▸ **Dati archiviati**:
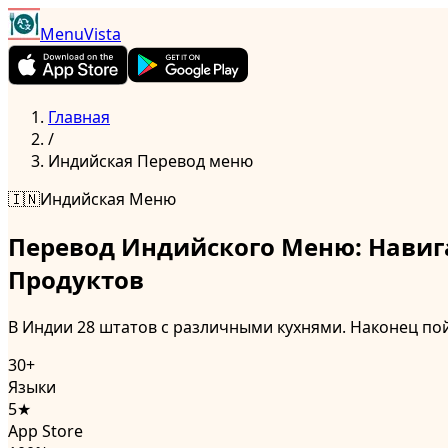
MenuVista
Главная
/
Индийская
Перевод меню
🇮🇳
Индийская
Меню
Перевод Индийского Меню: Навиг
Продуктов
В Индии 28 штатов с различными кухнями. Наконец по
30+
Языки
5★
App Store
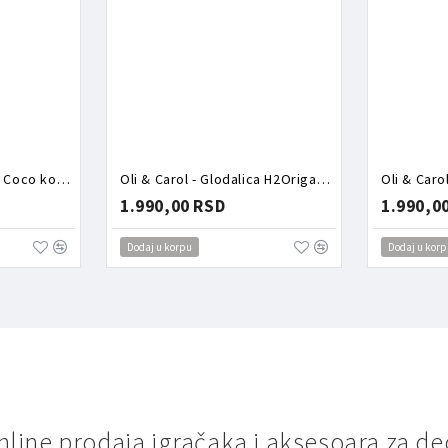
Oli & Carol - Glodalica Coco kokos
Oli & Carol - Glodalica H2Origami kornjača
1.990,00 RSD
1.990,0
Dodaj u korpu
Dodaj u korp
nline prodaja igračaka i aksesoara za de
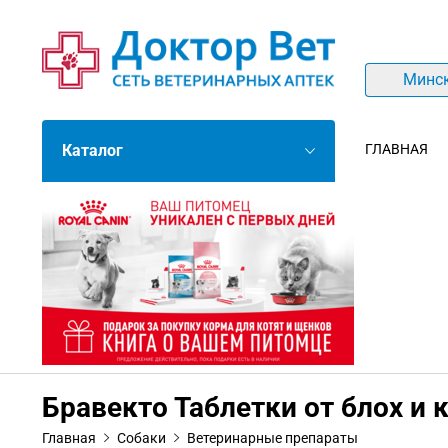
Минс
Каталог
ГЛАВНАЯ
Бравекто Таблетки от блох и 
Главная
Собаки
Ветеринарные препараты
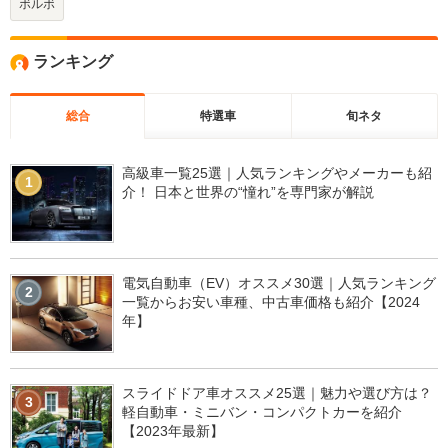
ボルボ
ランキング
総合
特選車
旬ネタ
高級車一覧25選｜人気ランキングやメーカーも紹
1
介！ 日本と世界の“憧れ”を専門家が解説
電気自動車（EV）オススメ30選｜人気ランキング
2
一覧からお安い車種、中古車価格も紹介【2024
年】
スライドドア車オススメ25選｜魅力や選び方は？
3
軽自動車・ミニバン・コンパクトカーを紹介
【2023年最新】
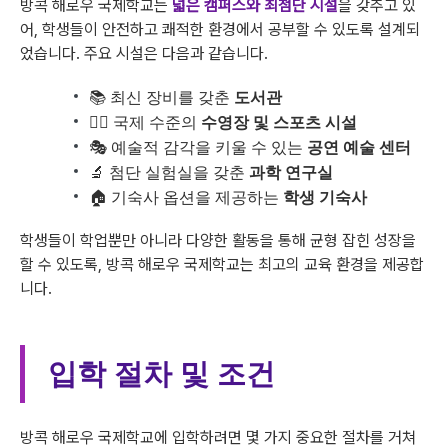
방콕 해로우 국제학교는
넓은 캠퍼스와 최첨단 시설
을 갖추고 있
어, 학생들이 안전하고 쾌적한 환경에서 공부할 수 있도록 설계되
었습니다. 주요 시설은 다음과 같습니다.
📚 최신 장비를 갖춘
도서관
🏊‍♂️ 국제 수준의
수영장 및 스포츠 시설
🎭 예술적 감각을 키울 수 있는
공연 예술 센터
🔬 첨단 실험실을 갖춘
과학 연구실
🏠 기숙사 옵션을 제공하는
학생 기숙사
학생들이 학업뿐만 아니라 다양한 활동을 통해 균형 잡힌 성장을
할 수 있도록, 방콕 해로우 국제학교는 최고의 교육 환경을 제공합
니다.
입학 절차 및 조건
방콕 해로우 국제학교에 입학하려면 몇 가지 중요한 절차를 거쳐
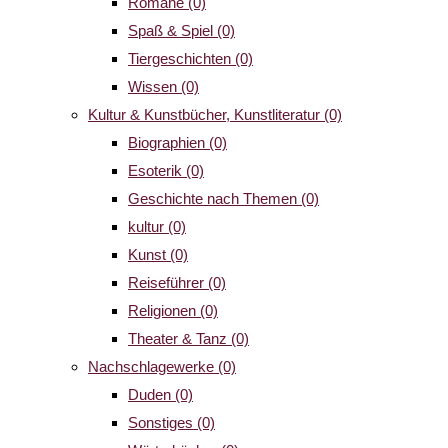
Romane
(0)
Spaß & Spiel
(0)
Tiergeschichten
(0)
Wissen
(0)
Kultur & Kunstbücher, Kunstliteratur
(0)
Biographien
(0)
Esoterik
(0)
Geschichte nach Themen
(0)
kultur
(0)
Kunst
(0)
Reiseführer
(0)
Religionen
(0)
Theater & Tanz
(0)
Nachschlagewerke
(0)
Duden
(0)
Sonstiges
(0)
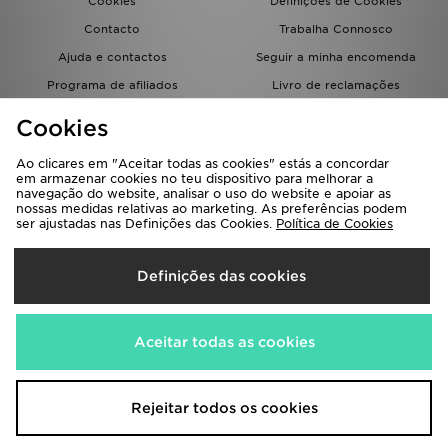
Cookies
Definições de Cookies
Contacto
Trabalha Connosco
Ajuda e contactos
Seguir a minha encomenda
Programa de afiliados
Livro de reclamações
JD Blog
Cookies
Ao clicares em "Aceitar todas as cookies" estás a concordar
em armazenar cookies no teu dispositivo para melhorar a
navegação do website, analisar o uso do website e apoiar as
nossas medidas relativas ao marketing. As preferências podem
ser ajustadas nas Definições das Cookies.
Política de Cookies
Seleciona O País
Definições das cookies
Portugal
Aceitamos os seguintes métodos de pagamento
Aceitar todas as cookies
Visita a nossa página corporativa em
www.jdplc.com
Rejeitar todos os cookies
Copyright © 2026 JD Sports Todos os direitos reservados.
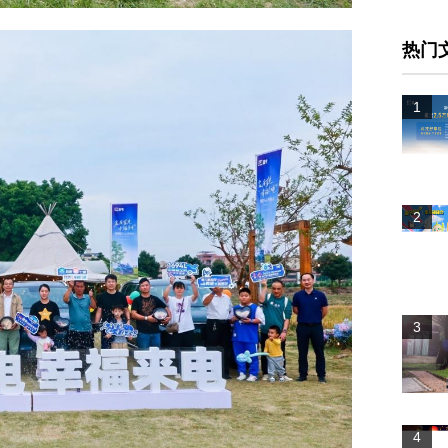
热门
1
2
3
4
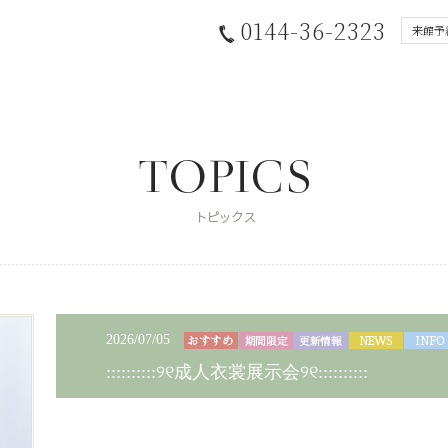
0144-36-2323
来館予
2026/07/05
::::::::::୨୧成人衣裳展示会୨୧::::::::::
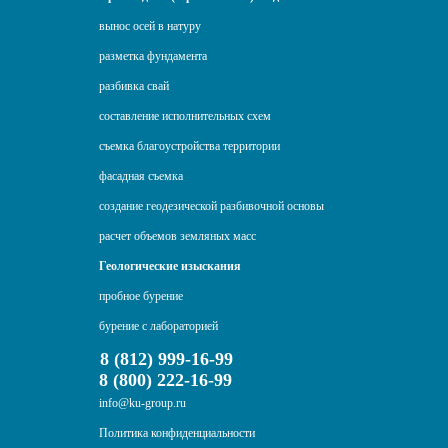
вынос осей в натуру
разметка фундамента
разбивка свай
составление исполнительных схем
съемка благоустройства территории
фасадная съемка
создание геодезической разбивочной основы
расчет объемов земляных масс
Геологические изыскания
пробное бурение
бурение с лабораторией
8 (812) 999-16-99
8 (800) 222-16-99
info@ku-group.ru
Политика конфиденциальности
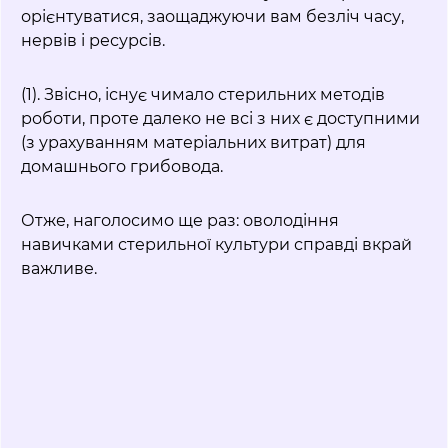
орієнтуватися, заощаджуючи вам безліч часу,
нервів і ресурсів.
(1). Звісно, існує чимало стерильних методів
роботи, проте далеко не всі з них є доступними
(з урахуванням матеріальних витрат) для
домашнього грибовода.
Отже, наголосимо ще раз: оволодіння
навичками стерильної культури справді вкрай
важливе.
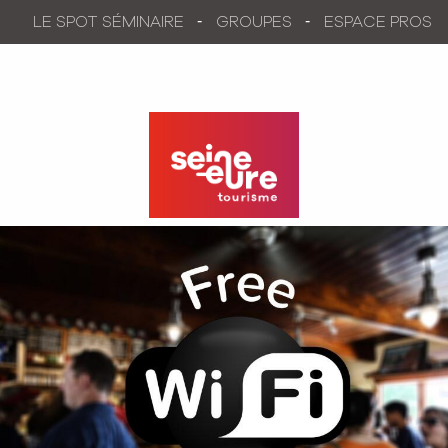
Aller
LE SPOT SÉMINAIRE
GROUPES
ESPACE PROS
au
contenu
principal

▸ **Lavoro richiesto**: Ribatta esattamente tutte le righe di testo dei record riportati sopra. Ometta le immagini.

▸ **Risposta**:
MenuVista
Главная
/
Индийская
Перевод меню
🇮🇳
Индийская
Меню
Перевод Индийского Меню: Навиг
Продуктов
В Индии 28 штатов с различными кухнями. Наконец по
30+
Языки
5★
App Store
Oli & Carol - Glodalica Coco kokos
Oli & Carol - Glodalica H2Origami kornjača
1.990,00 RSD
1.990,0
Dodaj u korpu
Dodaj u korp
nline prodaja igračaka i aksesoara za de
Минс
Каталог
ГЛАВНАЯ
Бравекто Таблетки от блох и 
Главная
Собаки
Ветеринарные препараты
ボルボ
ランキング
総合
特選車
旬ネタ
高級車一覧25選｜人気ランキングやメーカーも紹
1
介！ 日本と世界の“憧れ”を専門家が解説
電気自動車（EV）オススメ30選｜人気ランキング
2
一覧からお安い車種、中古車価格も紹介【2024
年】
スライドドア車オススメ25選｜魅力や選び方は？
3
軽自動車・ミニバン・コンパクトカーを紹介
【2023年最新】
방콕 해로우 국제학교는
넓은 캠퍼스와 최첨단 시설
을 갖추고 있
어, 학생들이 안전하고 쾌적한 환경에서 공부할 수 있도록 설계되
었습니다. 주요 시설은 다음과 같습니다.
📚 최신 장비를 갖춘
도서관
🏊‍♂️ 국제 수준의
수영장 및 스포츠 시설
🎭 예술적 감각을 키울 수 있는
공연 예술 센터
🔬 첨단 실험실을 갖춘
과학 연구실
🏠 기숙사 옵션을 제공하는
학생 기숙사
학생들이 학업뿐만 아니라 다양한 활동을 통해 균형 잡힌 성장을
할 수 있도록, 방콕 해로우 국제학교는 최고의 교육 환경을 제공합
니다.
입학 절차 및 조건
방콕 해로우 국제학교에 입학하려면 몇 가지 중요한 절차를 거쳐
Romane
(0)
Spaß & Spiel
(0)
Tiergeschichten
(0)
Wissen
(0)
Kultur & Kunstbücher, Kunstliteratur
(0)
Biographien
(0)
Esoterik
(0)
Geschichte nach Themen
(0)
kultur
(0)
Kunst
(0)
Reiseführer
(0)
Religionen
(0)
Theater & Tanz
(0)
Nachschlagewerke
(0)
Duden
(0)
Sonstiges
(0)
Cookies
Definições de Cookies
Contacto
Trabalha Connosco
Ajuda e contactos
Seguir a minha encomenda
Programa de afiliados
Livro de reclamações
JD Blog
Cookies
Ao clicares em "Aceitar todas as cookies" estás a concordar
em armazenar cookies no teu dispositivo para melhorar a
navegação do website, analisar o uso do website e apoiar as
nossas medidas relativas ao marketing. As preferências podem
ser ajustadas nas Definições das Cookies.
Política de Cookies
Seleciona O País
Definições das cookies
Portugal
Aceitamos os seguintes métodos de pagamento
Aceitar todas as cookies
Visita a nossa página corporativa em
www.jdplc.com
Rejeitar todos os cookies
Copyright © 2026 JD Sports Todos os direitos reservados.
热门
1
2
3
4
0144-36-2323
来館予
2026/07/05
::::::::::୨୧成人衣裳展示会୨୧::::::::::
вынос осей в натуру
разметка фундамента
разбивка свай
составление исполнительных схем
съемка благоустройства территории
фасадная съемка
создание геодезической разбивочной основы
расчет объемов земляных масс
Геологические изыскания
пробное бурение
бурение с лабораторией
8 (812) 999-16-99
8 (800) 222-16-99
info@ku-group.ru
Политика конфиденциальности
орієнтуватися, заощаджуючи вам безліч часу,
нервів і ресурсів.
(1). Звісно, існує чимало стерильних методів
роботи, проте далеко не всі з них є доступними
(з урахуванням матеріальних витрат) для
домашнього грибовода.
Отже, наголосимо ще раз: оволодіння
навичками стерильної культури справді вкрай
важливе.
Aller
LE SPOT SÉMINAIRE
GROUPES
ESPACE PROS
au
contenu
principal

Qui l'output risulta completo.